TEXTO EXIBIDO =
· · · ·

Introdução
É certo que os enunciados do FONAJE (Fórum Nacional dos Juizados Especiais) possuem grande importância na interpretação e aplicação dos dispostos na lei 9.099/95, em especial, com relação aos juizados cíveis. Todavia, tais disposições não se caracterizam como lei, mas somente como recomendações, orientações procedimentais. Neste contexto, é certo que o magistrado não se encontra obrigado a julgar estritamente de acordo com os enunciados, bem como que tais enunciados não podem contrariar a legislação vigente. Ao final, serão trazidos casos específicos e, em especial, o recente enunciado nº 135, que condiciona o acesso das microempresas e empresas de pequeno porte ao juizado pela apresentação de nota fiscal, ainda que a parte contenha um título executivo.
O que é o FONAJE
Nada mais razoável do que iniciar o presente estudo com as definições básicas dos institutos que serão debatidos.
FONAJE é a abreviação de Fórum Nacional dos Juizados Especiais. Consiste nos encontros nacionais de coordenadores dos juizados especiais de todo o país, por duas vezes ao ano, desde a promulgação da lei 9.099/95. De acordo com o seu regimento interno, são membros do FONAJE todos os magistrados que atuarem na área dos Juizados Especiais.
Trata-se de um fórum de debates, visando interpretar noções para os operadores que atuam nos juizados especiais, bem como fortalecer os juizados especiais cíveis e criminais estaduais.
Nestes encontros, são votados enunciados, no intuito de preencher lacunas, interpretar e integrar a lei 9.099/95, os quais são, muitas vezes, utilizados como subsídios para os operadores do direito no sistema dos juizados especiais.
As deliberações do FONAJE, consoante o seu regimento interno, são tomadas por maioria simples de votos, exceto a modificação e exclusão de enunciados e alteração do próprio Regimento, que depende de voto de 2/3 dos presentes em Assembléia Geral.
O que é um enunciado. A natureza jurídica do enunciado
O enunciado, em termos jurídicos, assemelha-se à súmula.
A súmula de um Tribunal ou uma turma consiste no enunciado pelo qual este inscreve ou sintetiza o seu entendimento sobre questões que apresentem controvérsias na jurisprudência.
Em verdade, a súmula ou o enunciado servem para expressar a orientação de determinados julgadores acerca de um tema controvertido, objetivando divulgar a jurisprudência.
Todavia, não possuem, de modo algum, o “status” de lei, não sendo a sua aplicação obrigatória. Sua natureza é de orientação, reconvenção, não impedindo a atividade criadora do juiz de 1º grau nem o livre convencimento motivado.

· · · ·

INSTRUÇÃO ESCRITA A = Segundo o texto sobre o FONAJE, com que frequência acontecem os encontros nacionais de coordenadores dos juizados especiais?
INSTRUÇÃO ESCRITA B = Diga se cada afirmação abaixo está de acordo com o texto sobre o FONAJE, respondendo sim ou não e citando literalmente as palavras do texto que decidem a resposta. (i) Os enunciados do FONAJE têm força de lei. (ii) A exclusão de enunciados exige voto de 2/3 dos presentes em Assembleia Geral. (iii) Pelo regimento interno, só os juízes coordenadores são membros do FONAJE.
INSTRUÇÃO ESCRITA C = Dê continuidade ao texto sobre os enunciados do FONAJE a partir do ponto em que ele termina.

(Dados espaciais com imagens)
· · · ·

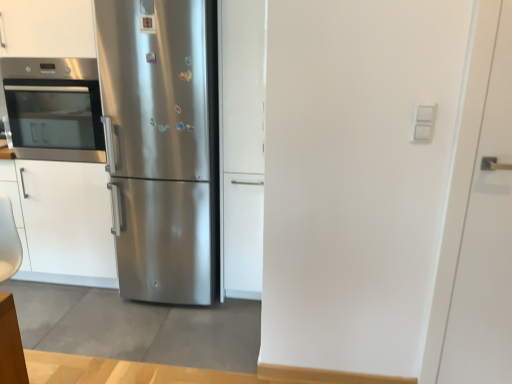
Where is `stainless steel refrigerator at center`? Image resolution: width=512 pixels, height=384 pixels. stainless steel refrigerator at center is located at coordinates (162, 144).

Describe the element at coordinates (486, 240) in the screenshot. The width and height of the screenshot is (512, 384). I see `white matte door at right, arranged as the first door when viewed from the front` at that location.

Locate an element on the screen. This screenshot has height=384, width=512. stainless steel oven at left is located at coordinates (54, 108).

What are the coordinates of `stainless steel refrigerator at center` in the screenshot? It's located at (162, 144).

Considering the sizes of objects white matte door at right, which is the 1th door in right-to-left order, and stainless steel oven at left in the image provided, who is bigger, white matte door at right, which is the 1th door in right-to-left order, or stainless steel oven at left?

Bigger between the two is stainless steel oven at left.

Is stainless steel oven at left at the back of white matte door at right, arranged as the first door when viewed from the front?

No, white matte door at right, arranged as the first door when viewed from the front, is not facing away from stainless steel oven at left.

Is white matte door at right, which is the 1th door in right-to-left order, next to stainless steel oven at left and touching it?

No, white matte door at right, which is the 1th door in right-to-left order, is not next to stainless steel oven at left.

Identify the location of oven above the white matte door at right, which appears as the 2th door when viewed from the back (from a real-world perspective). (54, 108).

Which of these two, satin white cabinet at center, the first door positioned from the back, or white matte door at right, arranged as the first door when viewed from the front, stands shorter?

white matte door at right, arranged as the first door when viewed from the front.

Could you tell me if satin white cabinet at center, marked as the 2th door in a right-to-left arrangement, is facing white matte door at right, which appears as the 2th door when viewed from the back?

No, satin white cabinet at center, marked as the 2th door in a right-to-left arrangement, is not oriented towards white matte door at right, which appears as the 2th door when viewed from the back.

From a real-world perspective, between satin white cabinet at center, the first door positioned from the back, and white matte door at right, arranged as the first door when viewed from the front, who is vertically higher?

satin white cabinet at center, the first door positioned from the back, is physically above.

Between point (228, 62) and point (496, 197), which one is positioned behind?

The point (228, 62) is behind.

Considering the relative positions of white matte door at right, which is the 1th door in right-to-left order, and satin white cabinet at center, marked as the 2th door in a right-to-left arrangement, in the image provided, is white matte door at right, which is the 1th door in right-to-left order, in front of satin white cabinet at center, marked as the 2th door in a right-to-left arrangement,?

Yes, it is in front of satin white cabinet at center, marked as the 2th door in a right-to-left arrangement.

Is satin white cabinet at center, marked as the 2th door in a right-to-left arrangement, at the back of white matte door at right, arranged as the second door when viewed from the left?

No, white matte door at right, arranged as the second door when viewed from the left,'s orientation is not away from satin white cabinet at center, marked as the 2th door in a right-to-left arrangement.

From the image's perspective, is white matte door at right, which is the 1th door in right-to-left order, above or below satin white cabinet at center, which is the 1th door in left-to-right order?

Clearly, from the image's perspective, white matte door at right, which is the 1th door in right-to-left order, is below satin white cabinet at center, which is the 1th door in left-to-right order.

Is white matte door at right, which is the 1th door in right-to-left order, placed right next to satin white cabinet at center, marked as the 2th door in a right-to-left arrangement?

They are not placed beside each other.

Locate an element on the screen. door directly beneath the stainless steel refrigerator at center (from a real-world perspective) is located at coordinates (486, 240).

From the image's perspective, between stainless steel refrigerator at center and white matte door at right, arranged as the first door when viewed from the front, which one is located above?

From the image's view, stainless steel refrigerator at center is above.

Which object is positioned more to the right, stainless steel refrigerator at center or white matte door at right, which is the 1th door in right-to-left order?

white matte door at right, which is the 1th door in right-to-left order, is more to the right.

Does stainless steel refrigerator at center have a larger size compared to satin white cabinet at center, which is the 1th door in left-to-right order?

Yes, stainless steel refrigerator at center is bigger than satin white cabinet at center, which is the 1th door in left-to-right order.

Is stainless steel refrigerator at center taller than satin white cabinet at center, marked as the 2th door in a right-to-left arrangement?

Yes, stainless steel refrigerator at center is taller than satin white cabinet at center, marked as the 2th door in a right-to-left arrangement.

Does stainless steel refrigerator at center appear on the right side of satin white cabinet at center, marked as the 2th door in a right-to-left arrangement?

No, stainless steel refrigerator at center is not to the right of satin white cabinet at center, marked as the 2th door in a right-to-left arrangement.

Considering their positions, is stainless steel refrigerator at center located in front of or behind satin white cabinet at center, the 2th door viewed from the front?

Clearly, stainless steel refrigerator at center is in front of satin white cabinet at center, the 2th door viewed from the front.

Between stainless steel oven at left and stainless steel refrigerator at center, which one has more height?

Standing taller between the two is stainless steel refrigerator at center.

Could you tell me if stainless steel oven at left is facing stainless steel refrigerator at center?

No, stainless steel oven at left is not facing towards stainless steel refrigerator at center.

Between stainless steel oven at left and stainless steel refrigerator at center, which one is positioned behind?

stainless steel oven at left is behind.

Does stainless steel oven at left have a larger size compared to stainless steel refrigerator at center?

No, stainless steel oven at left is not bigger than stainless steel refrigerator at center.

Consider the image. From a real-world perspective, between stainless steel refrigerator at center and stainless steel oven at left, who is vertically lower?

stainless steel refrigerator at center is physically lower.

Is point (216, 9) positioned in front of point (38, 76)?

Yes.

Looking at the image, does stainless steel refrigerator at center seem bigger or smaller compared to stainless steel oven at left?

stainless steel refrigerator at center is bigger than stainless steel oven at left.

Considering the sizes of stainless steel refrigerator at center and stainless steel oven at left in the image, is stainless steel refrigerator at center taller or shorter than stainless steel oven at left?

Clearly, stainless steel refrigerator at center is taller compared to stainless steel oven at left.

Locate an element on the screen. Image resolution: width=512 pixels, height=384 pixels. oven above the white matte door at right, arranged as the first door when viewed from the front (from a real-world perspective) is located at coordinates (54, 108).

Where is `door that appears behind the white matte door at right, which appears as the 2th door when viewed from the back`? door that appears behind the white matte door at right, which appears as the 2th door when viewed from the back is located at coordinates (242, 144).

When comparing their distances from stainless steel refrigerator at center, does satin white cabinet at center, marked as the 2th door in a right-to-left arrangement, or stainless steel oven at left seem further?

Based on the image, stainless steel oven at left appears to be further to stainless steel refrigerator at center.

Looking at this image, estimate the real-world distances between objects in this image. Which object is further from stainless steel oven at left, satin white cabinet at center, the 2th door viewed from the front, or stainless steel refrigerator at center?

The object further to stainless steel oven at left is satin white cabinet at center, the 2th door viewed from the front.

From the image, which object appears to be nearer to satin white cabinet at center, the 2th door viewed from the front, white matte door at right, which appears as the 2th door when viewed from the back, or stainless steel refrigerator at center?

stainless steel refrigerator at center is positioned closer to the anchor satin white cabinet at center, the 2th door viewed from the front.

Considering their positions, is stainless steel oven at left positioned further to satin white cabinet at center, marked as the 2th door in a right-to-left arrangement, than white matte door at right, arranged as the first door when viewed from the front?

Based on the image, white matte door at right, arranged as the first door when viewed from the front, appears to be further to satin white cabinet at center, marked as the 2th door in a right-to-left arrangement.

Considering their positions, is white matte door at right, which appears as the 2th door when viewed from the back, positioned further to stainless steel oven at left than satin white cabinet at center, marked as the 2th door in a right-to-left arrangement?

white matte door at right, which appears as the 2th door when viewed from the back, is positioned further to the anchor stainless steel oven at left.

Consider the image. From the image, which object appears to be nearer to white matte door at right, arranged as the first door when viewed from the front, stainless steel oven at left or satin white cabinet at center, the 2th door viewed from the front?

satin white cabinet at center, the 2th door viewed from the front, is closer to white matte door at right, arranged as the first door when viewed from the front.

From the image, which object appears to be farther from stainless steel refrigerator at center, satin white cabinet at center, the first door positioned from the back, or white matte door at right, arranged as the first door when viewed from the front?

Among the two, white matte door at right, arranged as the first door when viewed from the front, is located further to stainless steel refrigerator at center.

Looking at this image, considering their positions, is stainless steel refrigerator at center positioned closer to white matte door at right, which appears as the 2th door when viewed from the back, than stainless steel oven at left?

stainless steel refrigerator at center is closer to white matte door at right, which appears as the 2th door when viewed from the back.

This screenshot has height=384, width=512. I want to click on refrigerator between stainless steel oven at left and satin white cabinet at center, which is the 1th door in left-to-right order, from left to right, so click(x=162, y=144).

Image resolution: width=512 pixels, height=384 pixels. I want to click on door between stainless steel oven at left and white matte door at right, arranged as the second door when viewed from the left, from left to right, so click(242, 144).

Where is `refrigerator between stainless steel oven at left and white matte door at right, which appears as the 2th door when viewed from the back`? This screenshot has height=384, width=512. refrigerator between stainless steel oven at left and white matte door at right, which appears as the 2th door when viewed from the back is located at coordinates (162, 144).

This screenshot has height=384, width=512. I want to click on door between stainless steel refrigerator at center and white matte door at right, which appears as the 2th door when viewed from the back, so click(x=242, y=144).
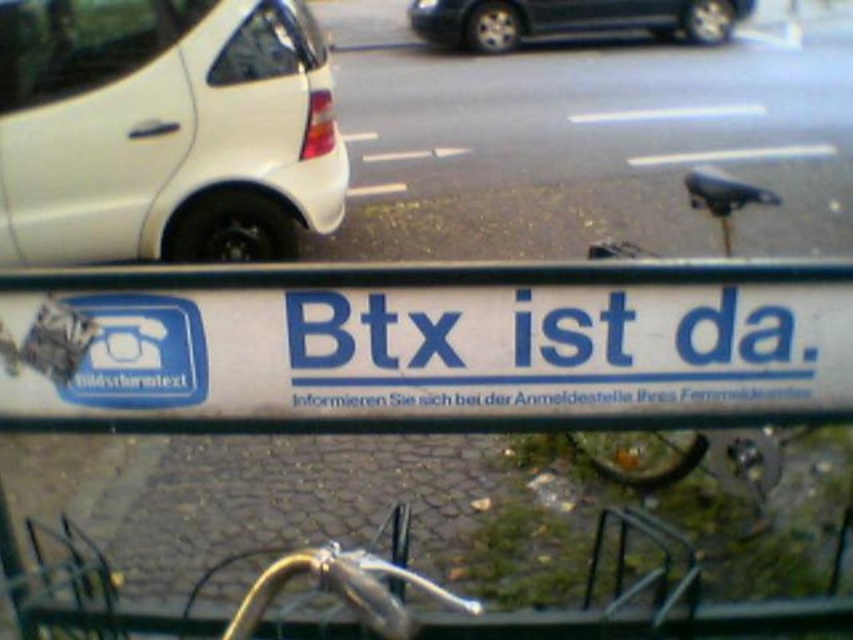
Question: Is white plastic sign at center smaller than black glossy car at upper center?

Choices:
 (A) yes
 (B) no

Answer: (A)

Question: Which object appears closest to the camera in this image?

Choices:
 (A) white plastic sign at center
 (B) white matte car at left
 (C) black glossy car at upper center

Answer: (A)

Question: Considering the real-world distances, which object is closest to the black glossy car at upper center?

Choices:
 (A) white matte car at left
 (B) white plastic sign at center

Answer: (A)

Question: Does white plastic sign at center have a larger size compared to white matte car at left?

Choices:
 (A) yes
 (B) no

Answer: (B)

Question: Does white plastic sign at center appear on the left side of white matte car at left?

Choices:
 (A) yes
 (B) no

Answer: (B)

Question: Which of these objects is positioned closest to the white plastic sign at center?

Choices:
 (A) black glossy car at upper center
 (B) white matte car at left

Answer: (B)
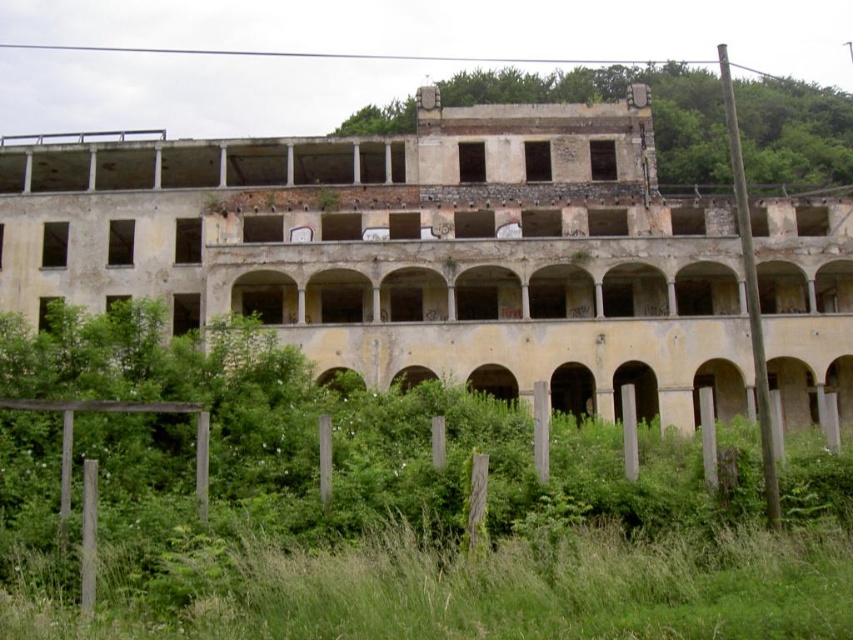
You are standing at the point marked at coordinates (387,509) in the image. Based on the scene description, what type of terrain are you currently standing on?

The point at (387,509) is on green grass at lower center, so you are standing on green grass.

You are a maintenance worker tasked with trimming the green grass at lower center and the green grass at center. Which area should you tackle first if you want to start from the closest point to your current position at the entrance of the building?

You should start with the green grass at lower center because it is located below the green grass at center, meaning it is closer to your current position at the entrance of the building.

You are standing in front of the abandoned building and notice two patches of green grass. One is labeled as green grass at lower center and the other as green grass at center. From your perspective, which grass patch is positioned to the left?

The green grass at lower center is to the left of green grass at center.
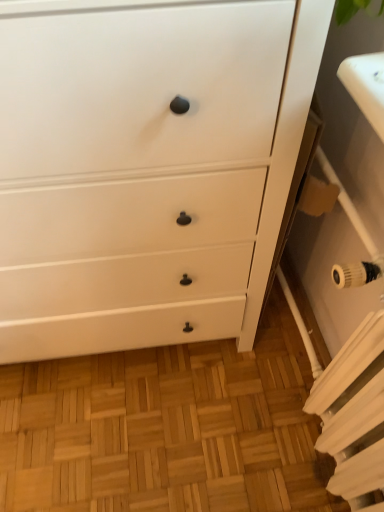
Question: Considering their positions, is white matte chest of drawers at center located in front of or behind white metallic radiator at lower right?

Choices:
 (A) front
 (B) behind

Answer: (A)

Question: From a real-world perspective, relative to white metallic radiator at lower right, is white matte chest of drawers at center vertically above or below?

Choices:
 (A) above
 (B) below

Answer: (B)

Question: Is white matte chest of drawers at center spatially inside white metallic radiator at lower right, or outside of it?

Choices:
 (A) inside
 (B) outside

Answer: (B)

Question: Looking at their shapes, would you say white metallic radiator at lower right is wider or thinner than white matte chest of drawers at center?

Choices:
 (A) thin
 (B) wide

Answer: (A)

Question: Considering the positions of white metallic radiator at lower right and white matte chest of drawers at center in the image, is white metallic radiator at lower right bigger or smaller than white matte chest of drawers at center?

Choices:
 (A) small
 (B) big

Answer: (A)

Question: Considering their positions, is white metallic radiator at lower right located in front of or behind white matte chest of drawers at center?

Choices:
 (A) front
 (B) behind

Answer: (B)

Question: Would you say white metallic radiator at lower right is inside or outside white matte chest of drawers at center?

Choices:
 (A) outside
 (B) inside

Answer: (A)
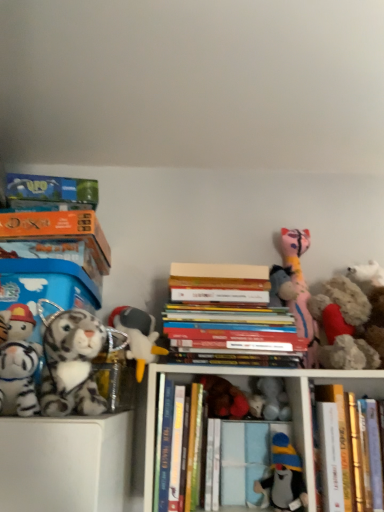
At what (x,y) coordinates should I click in order to perform the action: click on velvet plush bear at center, arranged as the sixth toy when viewed from the right. Please return your answer as a coordinate pair (x, y). Looking at the image, I should click on (224, 398).

Find the location of `white plush toy at center-left, the 3th toy when ordered from left to right`. white plush toy at center-left, the 3th toy when ordered from left to right is located at coordinates (137, 336).

Identify the location of white plush tiger at left, which appears as the ninth toy when viewed from the right. Image resolution: width=384 pixels, height=512 pixels. (18, 362).

Locate an element on the screen. The height and width of the screenshot is (512, 384). white plush toy at center, the 5th toy in the left-to-right sequence is located at coordinates (274, 399).

The height and width of the screenshot is (512, 384). Describe the element at coordinates (74, 361) in the screenshot. I see `white plush tiger at left, acting as the eighth toy starting from the right` at that location.

Describe the element at coordinates (289, 401) in the screenshot. I see `hardcover books at center` at that location.

Locate an element on the screen. This screenshot has height=512, width=384. velvet plush bear at center, the 4th toy in the left-to-right sequence is located at coordinates (224, 398).

Is hardcover books at center, which ranks as the 2th book in right-to-left order, inside or outside of fluffy beige stuffed animal at right, the eighth toy when ordered from left to right?

The correct answer is: outside.

Can you tell me how much hardcover books at center, which appears as the third book when viewed from the left, and fluffy beige stuffed animal at right, the eighth toy when ordered from left to right, differ in facing direction?

0.341 degrees separate the facing orientations of hardcover books at center, which appears as the third book when viewed from the left, and fluffy beige stuffed animal at right, the eighth toy when ordered from left to right.

Does hardcover books at center, which appears as the third book when viewed from the left, turn towards fluffy beige stuffed animal at right, the eighth toy when ordered from left to right?

No, hardcover books at center, which appears as the third book when viewed from the left, is not facing towards fluffy beige stuffed animal at right, the eighth toy when ordered from left to right.

From a real-world perspective, between hardcover books at center, which appears as the third book when viewed from the left, and fluffy beige stuffed animal at right, the eighth toy when ordered from left to right, who is vertically higher?

From a 3D spatial view, fluffy beige stuffed animal at right, the eighth toy when ordered from left to right, is above.

From a real-world perspective, which object rests below the other?

hardcover book at center, positioned as the first book in right-to-left order, from a real-world perspective.

How different are the orientations of hardcover book at center, positioned as the first book in right-to-left order, and fluffy white teddy bear at right, the 1th toy when ordered from right to left, in degrees?

→ The angular difference between hardcover book at center, positioned as the first book in right-to-left order, and fluffy white teddy bear at right, the 1th toy when ordered from right to left, is 0.341 degrees.

How much distance is there between hardcover book at center, which is counted as the fourth book, starting from the left, and fluffy white teddy bear at right, placed as the 9th toy when sorted from left to right?

hardcover book at center, which is counted as the fourth book, starting from the left, is 19.68 centimeters from fluffy white teddy bear at right, placed as the 9th toy when sorted from left to right.

Which point is more forward, (342,431) or (376,303)?

Point (342,431)

Image resolution: width=384 pixels, height=512 pixels. I want to click on the 5th toy above the soft plush penguin at center, which is the 4th toy in right-to-left order (from a real-world perspective), so click(137, 336).

Would you consider white plush toy at center-left, the 3th toy when ordered from left to right, to be distant from soft plush penguin at center, the sixth toy viewed from the left?

white plush toy at center-left, the 3th toy when ordered from left to right, is actually quite close to soft plush penguin at center, the sixth toy viewed from the left.

Is white plush toy at center-left, acting as the seventh toy starting from the right, spatially inside soft plush penguin at center, which is the 4th toy in right-to-left order, or outside of it?

The correct answer is: outside.

Considering the relative sizes of velvet plush bear at center, arranged as the sixth toy when viewed from the right, and hardcover books at center, which ranks as the 2th book in right-to-left order, in the image provided, is velvet plush bear at center, arranged as the sixth toy when viewed from the right, smaller than hardcover books at center, which ranks as the 2th book in right-to-left order,?

Yes.

Is velvet plush bear at center, arranged as the sixth toy when viewed from the right, not near hardcover books at center, which ranks as the 2th book in right-to-left order?

Actually, velvet plush bear at center, arranged as the sixth toy when viewed from the right, and hardcover books at center, which ranks as the 2th book in right-to-left order, are a little close together.

From the image's perspective, who appears lower, velvet plush bear at center, the 4th toy in the left-to-right sequence, or hardcover books at center, which ranks as the 2th book in right-to-left order?

From the image's view, velvet plush bear at center, the 4th toy in the left-to-right sequence, is below.

Between velvet plush bear at center, the 4th toy in the left-to-right sequence, and hardcover books at center, which ranks as the 2th book in right-to-left order, which one has less height?

Standing shorter between the two is velvet plush bear at center, the 4th toy in the left-to-right sequence.

Is hardcover book at center, positioned as the first book in right-to-left order, at the right side of white plush toy at center-left, acting as the seventh toy starting from the right?

Yes.

Is hardcover book at center, positioned as the first book in right-to-left order, not inside white plush toy at center-left, acting as the seventh toy starting from the right?

Indeed, hardcover book at center, positioned as the first book in right-to-left order, is completely outside white plush toy at center-left, acting as the seventh toy starting from the right.

Is hardcover book at center, positioned as the first book in right-to-left order, positioned far away from white plush toy at center-left, the 3th toy when ordered from left to right?

No, hardcover book at center, positioned as the first book in right-to-left order, is in close proximity to white plush toy at center-left, the 3th toy when ordered from left to right.

Is hardcover book at center, positioned as the first book in right-to-left order, turned away from white plush toy at center-left, the 3th toy when ordered from left to right?

No.

Is matte pink plush cat at upper right, placed as the 3th toy when sorted from right to left, oriented away from white plush tiger at left, acting as the eighth toy starting from the right?

No, matte pink plush cat at upper right, placed as the 3th toy when sorted from right to left,'s orientation is not away from white plush tiger at left, acting as the eighth toy starting from the right.

Is matte pink plush cat at upper right, the seventh toy viewed from the left, taller or shorter than white plush tiger at left, acting as the eighth toy starting from the right?

In the image, matte pink plush cat at upper right, the seventh toy viewed from the left, appears to be taller than white plush tiger at left, acting as the eighth toy starting from the right.

Looking at this image, from a real-world perspective, between matte pink plush cat at upper right, the seventh toy viewed from the left, and white plush tiger at left, which ranks as the 2th toy in left-to-right order, who is vertically higher?

matte pink plush cat at upper right, the seventh toy viewed from the left.

Is hardcover books at center, which appears as the third book when viewed from the left, situated inside velvet plush bear at center, the 4th toy in the left-to-right sequence, or outside?

The correct answer is: outside.

How different are the orientations of hardcover books at center, which appears as the third book when viewed from the left, and velvet plush bear at center, the 4th toy in the left-to-right sequence, in degrees?

The facing directions of hardcover books at center, which appears as the third book when viewed from the left, and velvet plush bear at center, the 4th toy in the left-to-right sequence, are 0.000658 degrees apart.

Considering the positions of objects hardcover books at center, which ranks as the 2th book in right-to-left order, and velvet plush bear at center, arranged as the sixth toy when viewed from the right, in the image provided, who is more to the right, hardcover books at center, which ranks as the 2th book in right-to-left order, or velvet plush bear at center, arranged as the sixth toy when viewed from the right,?

Positioned to the right is hardcover books at center, which ranks as the 2th book in right-to-left order.

From the image's perspective, is hardcover books at center, which ranks as the 2th book in right-to-left order, located above velvet plush bear at center, the 4th toy in the left-to-right sequence?

Yes, from the image's perspective, hardcover books at center, which ranks as the 2th book in right-to-left order, is over velvet plush bear at center, the 4th toy in the left-to-right sequence.

The height and width of the screenshot is (512, 384). Identify the location of the 1st toy positioned above the hardcover books at center, which ranks as the 2th book in right-to-left order (from a real-world perspective). (343, 325).

I want to click on book that is the 3rd one when counting forward from the fluffy white teddy bear at right, the 1th toy when ordered from right to left, so click(339, 430).

When comparing their distances from fluffy white teddy bear at right, the 1th toy when ordered from right to left, does hardcover books at center or fluffy beige stuffed animal at right, the eighth toy when ordered from left to right, seem closer?

Based on the image, fluffy beige stuffed animal at right, the eighth toy when ordered from left to right, appears to be nearer to fluffy white teddy bear at right, the 1th toy when ordered from right to left.

Estimate the real-world distances between objects in this image. Which object is closer to hardcover book at center, the 2th book viewed from the left, hardcover books at center, which appears as the third book when viewed from the left, or white plush tiger at left, acting as the eighth toy starting from the right?

hardcover books at center, which appears as the third book when viewed from the left, is positioned closer to the anchor hardcover book at center, the 2th book viewed from the left.

Which object lies further to the anchor point hardcover books at center, which ranks as the 2th book in right-to-left order, white plush tiger at left, acting as the eighth toy starting from the right, or matte pink plush cat at upper right, placed as the 3th toy when sorted from right to left?

white plush tiger at left, acting as the eighth toy starting from the right.

When comparing their distances from white plush tiger at left, acting as the eighth toy starting from the right, does soft plush penguin at center, which is the 4th toy in right-to-left order, or white plush tiger at left, which appears as the ninth toy when viewed from the right, seem closer?

Among the two, white plush tiger at left, which appears as the ninth toy when viewed from the right, is located nearer to white plush tiger at left, acting as the eighth toy starting from the right.

Based on the photo, when comparing their distances from hardcover books at center, does soft plush penguin at center, the sixth toy viewed from the left, or white plush toy at center-left, acting as the seventh toy starting from the right, seem closer?

Based on the image, soft plush penguin at center, the sixth toy viewed from the left, appears to be nearer to hardcover books at center.

From the image, which object appears to be farther from hardcover book at center, which is counted as the fourth book, starting from the left, orange cardboard book at left, which is the first book in left-to-right order, or matte pink plush cat at upper right, the seventh toy viewed from the left?

Based on the image, orange cardboard book at left, which is the first book in left-to-right order, appears to be further to hardcover book at center, which is counted as the fourth book, starting from the left.

Looking at the image, which one is located further to orange cardboard book at left, which is the 4th book in right-to-left order, hardcover book at center, positioned as the first book in right-to-left order, or white plush tiger at left, which ranks as the 2th toy in left-to-right order?

Based on the image, hardcover book at center, positioned as the first book in right-to-left order, appears to be further to orange cardboard book at left, which is the 4th book in right-to-left order.

Considering their positions, is orange cardboard book at left, which is the first book in left-to-right order, positioned further to matte pink plush cat at upper right, placed as the 3th toy when sorted from right to left, than hardcover books at center?

orange cardboard book at left, which is the first book in left-to-right order, lies further to matte pink plush cat at upper right, placed as the 3th toy when sorted from right to left, than the other object.

I want to click on shelf between hardcover book at center, the 2th book viewed from the left, and hardcover book at center, which is counted as the fourth book, starting from the left, so click(289, 401).

Find the location of `book between matte pink plush cat at upper right, placed as the 3th toy when sorted from right to left, and white plush toy at center, marked as the fifth toy in a right-to-left arrangement, in the vertical direction`. book between matte pink plush cat at upper right, placed as the 3th toy when sorted from right to left, and white plush toy at center, marked as the fifth toy in a right-to-left arrangement, in the vertical direction is located at coordinates (228, 314).

Find the location of a particular element. The height and width of the screenshot is (512, 384). book between orange cardboard book at left, which is the first book in left-to-right order, and hardcover books at center, which appears as the third book when viewed from the left, in the horizontal direction is located at coordinates pos(183,452).

The width and height of the screenshot is (384, 512). I want to click on book between hardcover books at center, which appears as the third book when viewed from the left, and hardcover books at center in the up-down direction, so click(x=183, y=452).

· · · ·

RESULTADO DA TAREFA A = Duas vezes ao ano, desde a promulgação da lei 9.099/95.

RESULTADO DA TAREFA B =
(i) Não: "não possuem, de modo algum, o “status” de lei"
(ii) Sim: "exceto a modificação e exclusão de enunciados e alteração do próprio Regimento, que depende de voto de 2/3 dos presentes em Assembléia Geral"
(iii) Não: "são membros do FONAJE todos os magistrados que atuarem na área dos Juizados Especiais"

RESULTADO DA TAREFA C =
Consoante Rodrigo Paladino Pinheiro, que acrescenta não ser a Súmula obrigatória nem para o próprio Supremo Tribunal Federal (2010):
“A Súmula também não é obrigatória para o próprio Supremo Tribunal: os advogados, quando surgir a oportunidade em algum processo, poderão pedir-lhe que reveja a orientação lançada na Súmula.”
Complementado por Airton Franco (2009):
“Súmulas não são leis, pois o Poder Judiciário não pode legislar positivamente, do mesmo modo como não pode deixar de proferir provimento para a solução de conflitos que lhe são encaminhados”.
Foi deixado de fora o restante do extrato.